- [TEXT BLOCK]:

Schalkwijk et al, and others, have suggested that the calibration problem can be addressed by assuming that one component of the seismic data has been correctly recorded, and calibrating the other component of the seismic data against the component that is assumed to be correctly recorded. In general, it is assumed that the hydrophone is well coupled, so that the pressure recording is taken to be correct. The vertical component of the particle velocity is then calibrated against the pressure to compensate for coupling and impulse response differences between the hydrophone and the vertical geophone. Schalkwijk et al therefore proposed that equation (1) above should be modified by applying a calibration filter to the vertical particle velocity. They proposed that the equation given above for the down-going constituent of the pressure above the seafloor should be modified to read as follows:

P + ( f , k ) = 1 2 P ( f , k ) + a ( f ) p 2 q ( f , k ) Z ( f , k ) . ( 2 )
In equation (2) a(f) represents a frequency-dependent calibration filter. The remaining terms in equation (2) have the same meaning as in equation (1).

The method proposed by Schalkwijk et al for determining the calibration filter a(f) is to minimise the energy of the down-going pressure constituent above the seafloor for a portion of the seismic data that contains only primary reflections. Seismic energy travelling along a primary reflection path is propagating upwardly just above the seafloor at the receiver position, so that the down-going constituent of the pressure just above the seafloor should be zero for data that contains only primary reflections. Schalkwijk proposed that the calibration filter that minimises the energy of the down-going pressure in a window containing only primary reflection events can be found using a least squares method. Once the calibration filter a(f) has been determined in this way, it is applied to the entire data set for the vertical particle velocity.

- [INFORMATION PROVIDED]:
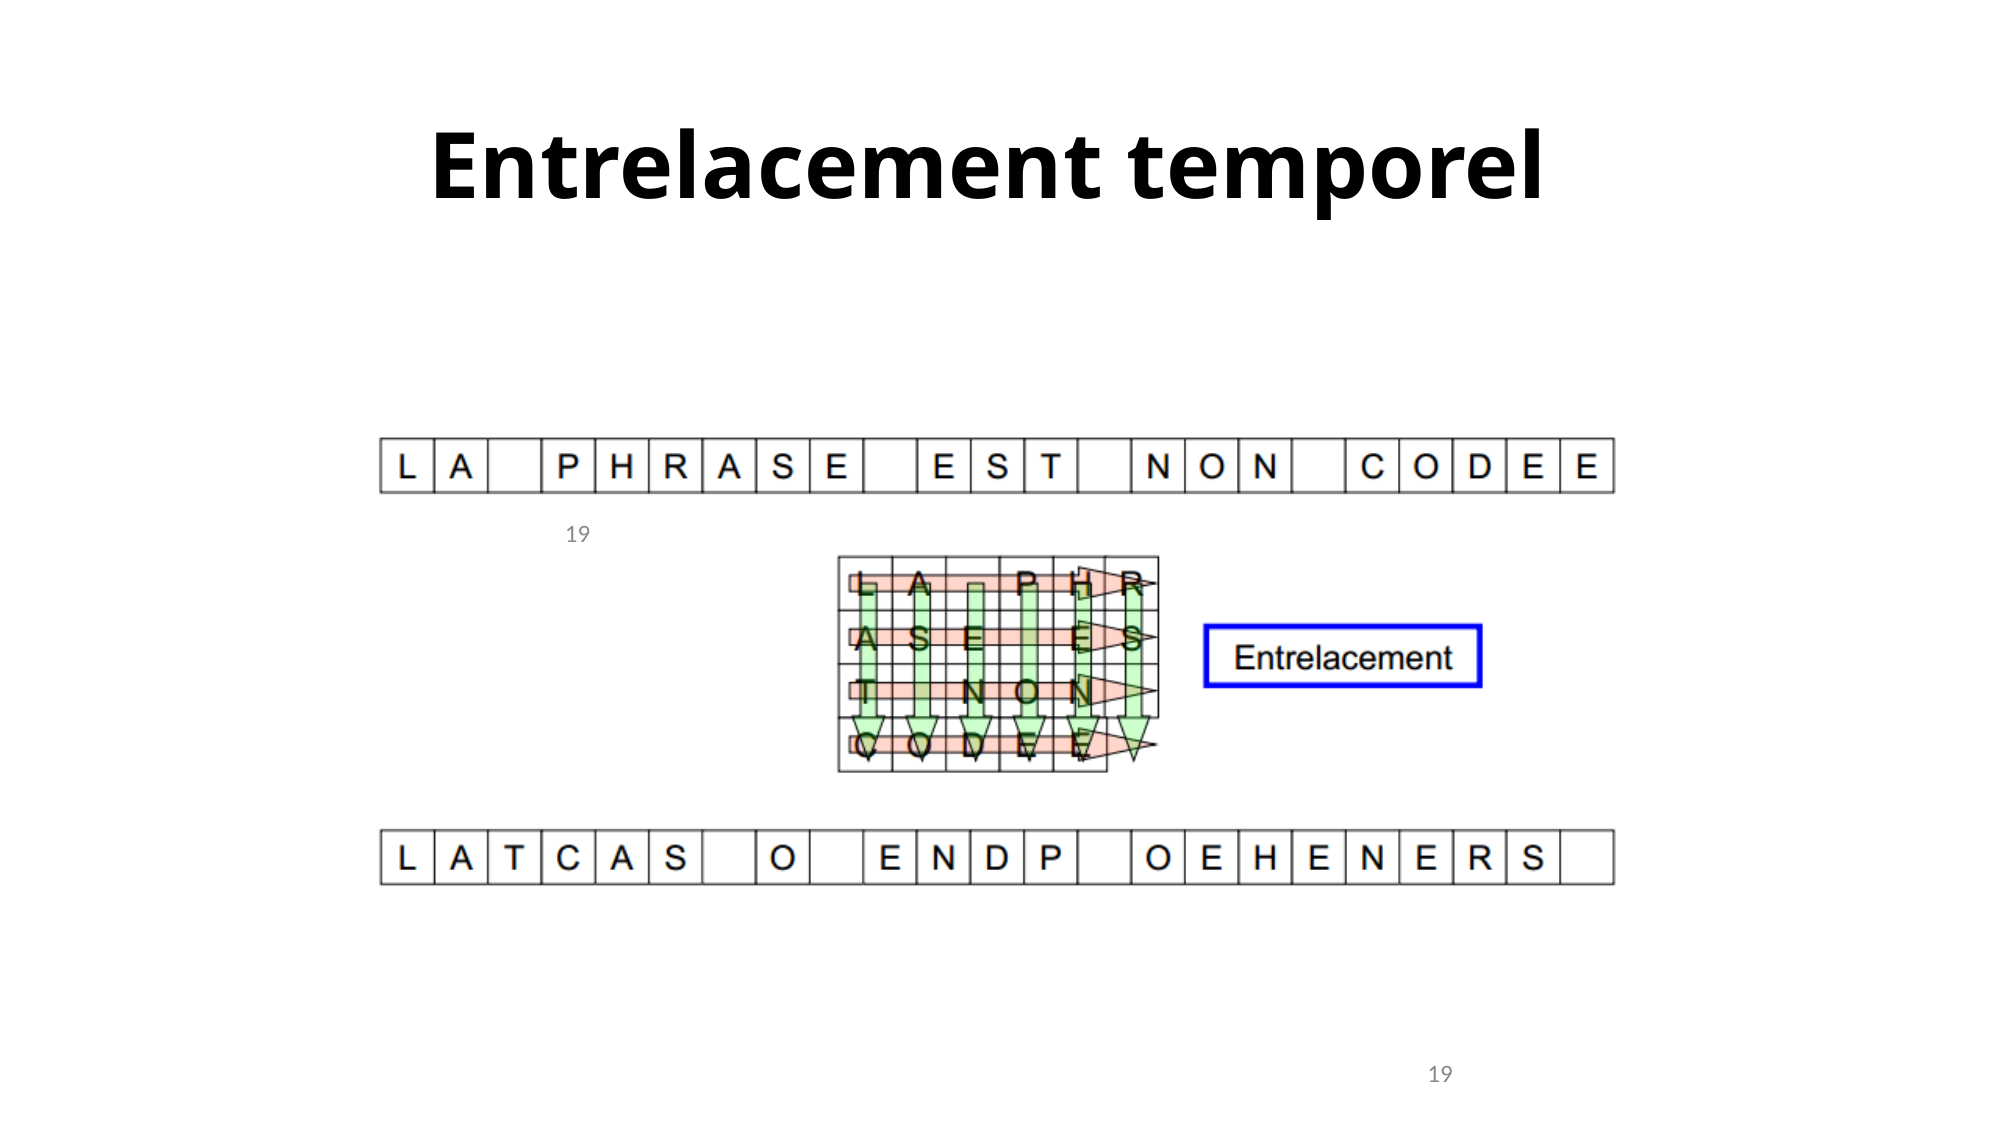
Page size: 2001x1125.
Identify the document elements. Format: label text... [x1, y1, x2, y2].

- [BRIEF A]:
Copy the passage on seismic calibration, starting with "In equation (2) a(f)" and going on through "in equation (1).", and substitute "other" for "remaining".
- [BRIEF B]:
Answer these questions from the passage on seismic calibration.
(i) Which recording is generally taken to be correct because the hydrophone is assumed to be well coupled?
(ii) What does a(f) represent in equation (2)?
(iii) What method can find the calibration filter that minimizes the energy of the down-going pressure?
Rely solely on the passage on seismic calibration.

- [REPLY A]:
In equation (2) a(f) represents a frequency-dependent calibration filter. The other terms in equation (2) have the same meaning as in equation (1).

- [REPLY B]:
(i) The pressure recording.
(ii) A frequency-dependent calibration filter.
(iii) A least squares method.